Justice Andrew Mayer assessed the extent of Reaume’s injuries and their impact on her life. Reaume testified and discussed the persistent pain in her right arm and shoulder, limiting her ability to engage in activities she enjoyed and even just daily tasks. She claimed a substantial reduction in her earning potential due to the inability to work full-time hours because of her injuries.
Two psychiatrists also testified and discussed the impact on Reaume’s mental health, and said that Reaume would likely suffer from depression, anxiety, and somatic symptom disorder (a disorder that leads to Reaume’s preoccupation with physical symptoms that creates a sense of life revolving around her pain).
Justice Mayer awarded Reaume $120,000 for non-pecuniary damages, $850,000 for loss of future earning capacity and $12,500 for future care in addition to agreed amounts—she won a total of $1,021,953.
Around the 'Shore
⚽️ Langford addresses rumours of Pacific FC leaving Starlight Stadium: The Pacific Football Club has been facing some rumours after city councillors and the City of Langford posted opposing social media announcements. Colwood councillor Ian Ward posted about some contractual issues between the club and the city, mentioning that Pacific FC might move to Victoria. The City of Langford said it was “deeply concerned” over these statements as Pacific FC looks to sign a new five-year contract soon. [CHEK]
🎨 From scraps to art: SUPPLY Victoria boosts affordable creativity by tapping into the landfill’s artistic potential. Now the non-profit is moving to a brand new home in Victoria. Read the full article here.*
⚠️ Police find missing boy: West Shore RCMP have located 17-year-old Dylan Fraser who was reported missing on Jan. 18. Police thank the public and media for their assistance.
🤝🏼 Did you know that the most frustrating parts of ourselves might be trying their best to help? Befriend your parts with help from a therapist from Intertidal Counselling & Wellness.*
🪵 Whiffin Spit Park closed for cleanup: Sooke’s Whiffin Spit was closed Monday for cleanup after storm debris accumulated during the powerful wind storms, which was made worse by last week's snowfall. Crews closed the beach from 7:30am to 4:30pm, making sure the area was safe to access. [Times Colonist]
📚 Pop Up StoryWalk: Head to John Phillips Memorial Park with your family and embark on an enchanting Pop Up StoryWalk. Vancouver Island Regional Library is collaborating with Sooke for the Jan. 26 event to promote Family Literacy Week 2024. Going from 1 to 3:30pm, you’ll get the chance to meet other readers, enjoy games, and of course, talk about books.
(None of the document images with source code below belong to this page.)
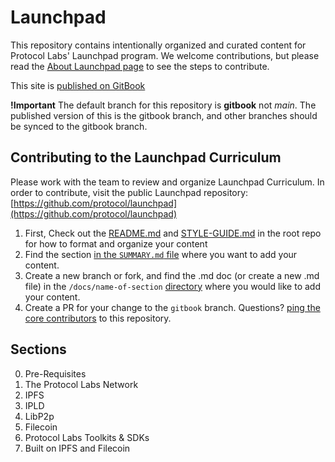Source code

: # Launchpad
This repository contains intentionally organized and curated content for Protocol Labs' Launchpad program.
We welcome contributions, but please read the [About Launchpad page](docs/about-launchpad.md) to see the steps to contribute.

This site is [published on GitBook](https://app.gitbook.com/o/-L_E2woSLfhpBp2IPz9k/s/dJC0yfHL6n4VMktmNXWq/)

**!Important** The default branch for this repository is **gitbook** not _main_. The published version of this is the gitbook branch, and other branches should be synced to the gitbook branch.

## Contributing to the Launchpad Curriculum

Please work with the team to review and organize Launchpad Curriculum. In order to contribute, visit the public Launchpad repository: [https://github.com/protocol/launchpad](https://github.com/protocol/launchpad)

1. First, Check out the [README.md](../README.md) and [STYLE-GUIDE.md](../STYLE-GUIDE.md) in the root repo for how to format and organize your content
2. Find the section [in the `SUMMARY.md` file](../SUMMARY.md) where you want to add your content.
3. Create a new branch or fork, and find the .md doc (or create a new .md file) in the `/docs/name-of-section` [directory](https://github.com/protocol/launchpad/tree/gitbook/docs) where you would like to add your content.
4. Create a PR for your change to the `gitbook` branch. Questions? [ping the core contributors](https://github.com/protocol/launchpad/graphs/contributors) to this repository.

## Sections
0. Pre-Requisites
1. The Protocol Labs Network
2. IPFS
3. IPLD
4. LibP2p
5. Filecoin
6. Protocol Labs Toolkits & SDKs
7. Built on IPFS and Filecoin
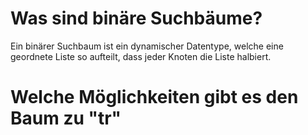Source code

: # Was sind binäre Suchbäume?
Ein binärer Suchbaum ist ein dynamischer Datentype, welche eine geordnete Liste so aufteilt, dass jeder Knoten die Liste halbiert.
# Welche Möglichkeiten gibt es den Baum zu "tr"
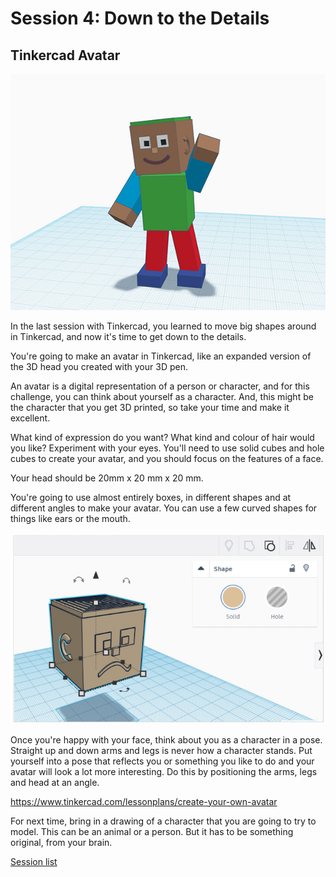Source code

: # Session 4: Down to the Details

## Tinkercad Avatar

![Tinkercad Avatar](../assets/TinkercadAvatarExample.jpg)

In the last session with Tinkercad, you learned to move big shapes around in Tinkercad, and now it's time to get down to the details.

You're going to make an avatar in Tinkercad, like an expanded version of the 3D head you created with your 3D pen.

An avatar is a digital representation of a person or character, and for this challenge, you can think about yourself as a character. And, this might be the character that you get 3D printed, so take your time and make it excellent.

What kind of expression do you want? What kind and colour of hair would you like? Experiment with your eyes. You'll need to use solid cubes and hole cubes to create your avatar, and you should focus on the features of a face.

Your head should be 20mm x 20 mm x 20 mm.

You're going to use almost entirely boxes, in different shapes and at different angles to make your avatar. You can use a few curved shapes for things like ears or the mouth.

![Tinkercad face](../assets/TinkercadFace.png)

Once you're happy with your face, think about you as a character in a pose. Straight up and down arms and legs is never how a character stands. Put yourself into a pose that reflects you or something you like to do and your avatar will look a lot more interesting. Do this by positioning the arms, legs and head at an angle.

https://www.tinkercad.com/lessonplans/create-your-own-avatar

For next time, bring in a drawing of a character that you are going to try to model. This can be an animal or a person. But it has to be something original, from your brain.

[Session list](../session_list)

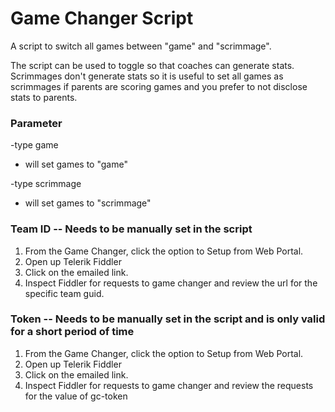# Game Changer Script

A script to switch all games between "game" and "scrimmage".

The script can be used to toggle so that coaches can generate stats. Scrimmages don't generate stats so it is useful to set all games as scrimmages if parents are scoring games and you prefer to not disclose stats to parents. 

### Parameter
-type game
- will set games to "game"

-type scrimmage
- will set games to "scrimmage"


### Team ID -- Needs to be manually set in the script
1. From the Game Changer, click the option to Setup from Web Portal.
2. Open up Telerik Fiddler
3. Click on the emailed link.
4. Inspect Fiddler for requests to game changer and review the url for the specific team guid.

### Token -- Needs to be manually set in the script and is only valid for a short period of time
1. From the Game Changer, click the option to Setup from Web Portal.
2. Open up Telerik Fiddler
3. Click on the emailed link.
4. Inspect Fiddler for requests to game changer and review the requests for the value of gc-token

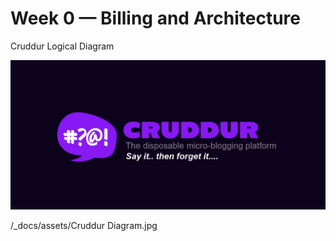 # Week 0 — Billing and Architecture

Cruddur Logical Diagram

![Cruddur Graphic](_docs/assets/cruddur-banner.jpg)

/_docs/assets/Cruddur Diagram.jpg
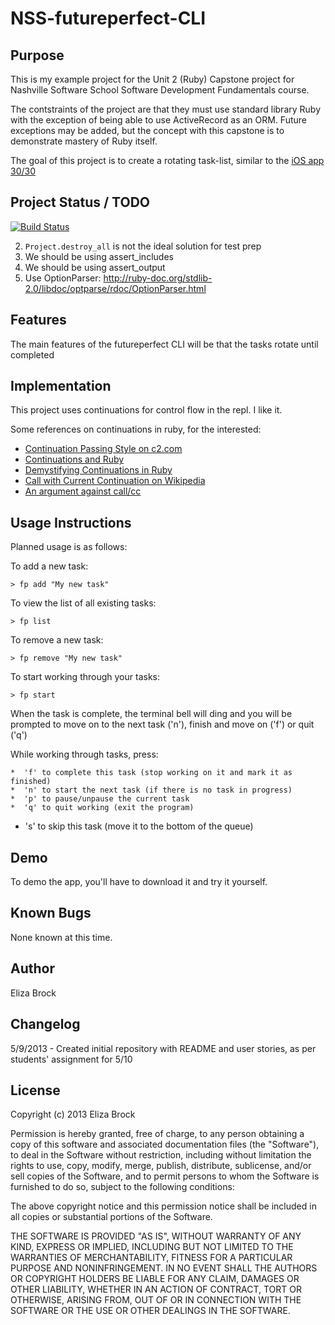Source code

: NSS-futureperfect-CLI
=====================

Purpose
-------

This is my example project for the Unit 2 (Ruby) Capstone project for Nashville Software School Software Development Fundamentals course.

The contstraints of the project are that they must use standard library Ruby with the exception of being able to use ActiveRecord as an ORM.  Future exceptions may be added, but the concept with this capstone is to demonstrate mastery of Ruby itself.

The goal of this project is to create a rotating task-list, similar to the [iOS app 30/30](https://itunes.apple.com/us/app/30-30/id505863977?mt=8)

Project Status / TODO
---------------------

[![Build Status](https://travis-ci.org/elizabrock/NSS-futureperfect-CLI.png)](https://travis-ci.org/elizabrock/NSS-futureperfect-CLI)

  2. `Project.destroy_all` is not the ideal solution for test prep
  4. We should be using assert\_includes
  4. We should be using assert\_output
  5. Use OptionParser: http://ruby-doc.org/stdlib-2.0/libdoc/optparse/rdoc/OptionParser.html

Features
--------
The main features of the futureperfect CLI will be that the tasks rotate until completed

Implementation
--------------

This project uses continuations for control flow in the repl.  I like it.

Some references on continuations in ruby, for the interested:
* [Continuation Passing Style on c2.com](http://c2.com/cgi/wiki?ContinuationPassingStyle)
* [Continuations and Ruby](http://blog.mostof.it/continuations-and-ruby/)
* [Demystifying Continuations in Ruby](http://gnuu.org/2009/03/21/demystifying-continuations-in-ruby/)
* [Call with Current Continuation on Wikipedia](http://en.wikipedia.org/wiki/Call-with-current-continuation)
* [An argument against call/cc](http://okmij.org/ftp/continuations/against-callcc.html)

Usage Instructions
------------------
Planned usage is as follows:

To add a new task:

    > fp add "My new task"

To view the list of all existing tasks:

    > fp list

To remove a new task:

    > fp remove "My new task"

To start working through your tasks:

    > fp start

When the task is complete, the terminal bell will ding and you will be prompted to move on to the next task ('n'), finish and move on ('f') or quit ('q')

While working through tasks, press:

	*  'f' to complete this task (stop working on it and mark it as finished)
	*  'n' to start the next task (if there is no task in progress)
	*  'p' to pause/unpause the current task
	*  'q' to quit working (exit the program)
  *  's' to skip this task (move it to the bottom of the queue)

Demo
----
To demo the app, you'll have to download it and try it yourself.

Known Bugs
----------
None known at this time.

Author
------

Eliza Brock

Changelog
---------

5/9/2013 - Created initial repository with README and user stories, as per students' assignment for 5/10

License
-------
Copyright (c) 2013 Eliza Brock

Permission is hereby granted, free of charge, to any person obtaining a copy
of this software and associated documentation files (the "Software"), to deal
in the Software without restriction, including without limitation the rights
to use, copy, modify, merge, publish, distribute, sublicense, and/or sell
copies of the Software, and to permit persons to whom the Software is
furnished to do so, subject to the following conditions:

The above copyright notice and this permission notice shall be included in
all copies or substantial portions of the Software.

THE SOFTWARE IS PROVIDED "AS IS", WITHOUT WARRANTY OF ANY KIND, EXPRESS OR
IMPLIED, INCLUDING BUT NOT LIMITED TO THE WARRANTIES OF MERCHANTABILITY,
FITNESS FOR A PARTICULAR PURPOSE AND NONINFRINGEMENT. IN NO EVENT SHALL THE
AUTHORS OR COPYRIGHT HOLDERS BE LIABLE FOR ANY CLAIM, DAMAGES OR OTHER
LIABILITY, WHETHER IN AN ACTION OF CONTRACT, TORT OR OTHERWISE, ARISING FROM,
OUT OF OR IN CONNECTION WITH THE SOFTWARE OR THE USE OR OTHER DEALINGS IN
THE SOFTWARE.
🍻 Sip and Social: Looking for an evening of tasty drinks and a warm atmosphere? The Rhino Coffee House in Langford is hosting a sip and social this Jan. 27 at 6pm. With crafted cocktails and charcuterie, and a live performance from local artists An & Ben starting at 6:30pm, seating is first-come-first-serve.
🌎 Reimagine the Westshore: Join ReImagine West Shore at the JdF Seniors Centre on Jan. 27 from 2-4pm for community networking and a conversation about sustainable living. With local and regional professionals presenting, ReImagine is looking forward to opening the door to community discussion on sustainability.
🚢 The Musky is a bulk carrier built in 2014, sailing under the flag of Marshall Islands. It is coming from 🇵🇪 Matarani, Peru ➡ 🇨🇦 Vancouver and was scheduled to arrive Dec. 30, 2023.